Zu Beginn der Veranstaltung informierte Brigitte Zypries die 50 Besucherinnen und Besuchern über die aktuelle Rechtslage und stellte die vier im Bundestag diskutierten Gesetzesentwürfe vor. Da alle vier Vorschläge mehr oder weniger das Selbstbestimmungsrecht von sterbewilligen Menschen gegenüber der seit 140 Jahren geltenden Rechtslage einschränken wollen, sprach sie sich persönlich gegen alle Anträge aus. Wenn kein
Antrag am 6. November eine Mehrheit bekommt, gilt weiterhin, dass Selbsttötung nicht strafbar ist und folglich auch die Hilfe dazu nicht strafbar sein kann. Brigitte Zypries machte auch deutlich, dass die aktive Sterbehilfe, also das Töten eines Menschen auf Verlangen, nicht zur Diskussion steht und auch in Zukunft verboten bleibt.
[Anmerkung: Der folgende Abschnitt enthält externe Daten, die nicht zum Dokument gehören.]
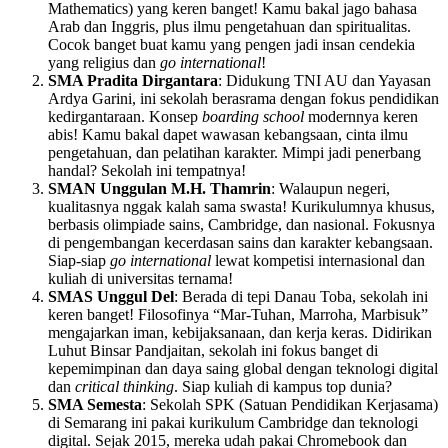
Mathematics) yang keren banget! Kamu bakal jago bahasa
Arab dan Inggris, plus ilmu pengetahuan dan spiritualitas.
Cocok banget buat kamu yang pengen jadi insan cendekia
yang religius dan
go international
!
SMA Pradita Dirgantara
: Didukung TNI AU dan Yayasan
Ardya Garini, ini sekolah berasrama dengan fokus pendidikan
kedirgantaraan. Konsep
boarding school
modernnya keren
abis! Kamu bakal dapet wawasan kebangsaan, cinta ilmu
pengetahuan, dan pelatihan karakter. Mimpi jadi penerbang
handal? Sekolah ini tempatnya!
SMAN Unggulan M.H. Thamrin
: Walaupun negeri,
kualitasnya nggak kalah sama swasta! Kurikulumnya khusus,
berbasis olimpiade sains, Cambridge, dan nasional. Fokusnya
di pengembangan kecerdasan sains dan karakter kebangsaan.
Siap-siap
go international
lewat kompetisi internasional dan
kuliah di universitas ternama!
SMAS Unggul Del
: Berada di tepi Danau Toba, sekolah ini
keren banget! Filosofinya “Mar-Tuhan, Marroha, Marbisuk”
mengajarkan iman, kebijaksanaan, dan kerja keras. Didirikan
Luhut Binsar Pandjaitan, sekolah ini fokus banget di
kepemimpinan dan daya saing global dengan teknologi digital
dan
critical thinking
. Siap kuliah di kampus top dunia?
SMA Semesta
: Sekolah SPK (Satuan Pendidikan Kerjasama)
di Semarang ini pakai kurikulum Cambridge dan teknologi
digital. Sejak 2015, mereka udah pakai Chromebook dan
Nach der juristischen Darstellung der Sachlage informierte Dr. Mathias Pfisterer vom AGAPLESION Elisabethenstift in Darmstadt über seine Erfahrungen in der Palliativmedizin. Die Palliativmedizin hat in den letzten Jahren große Fortschritte erzielt, wodurch das Leiden der Sterbenden erheblich gelindert werden kann und damit auch der Wunsch zu Sterben nachlässt.
Die anschließende Diskussion mit dem Publikum zeigte, dass die Mehrheit gegen eine Änderung der Rechtslage ist. Dies entspricht auch den Ergebnissen von Umfragen zum Thema Sterbehilfe. Brigitte Zypries will sich dafür einsetzen, dass eine Mehrheit der Bundestagsabgeordneten bei allen Gesetzentwürfen mit "Nein" stimmt, so dass die aktuelle Rechtslage auch weiterhin bestehen bleibt.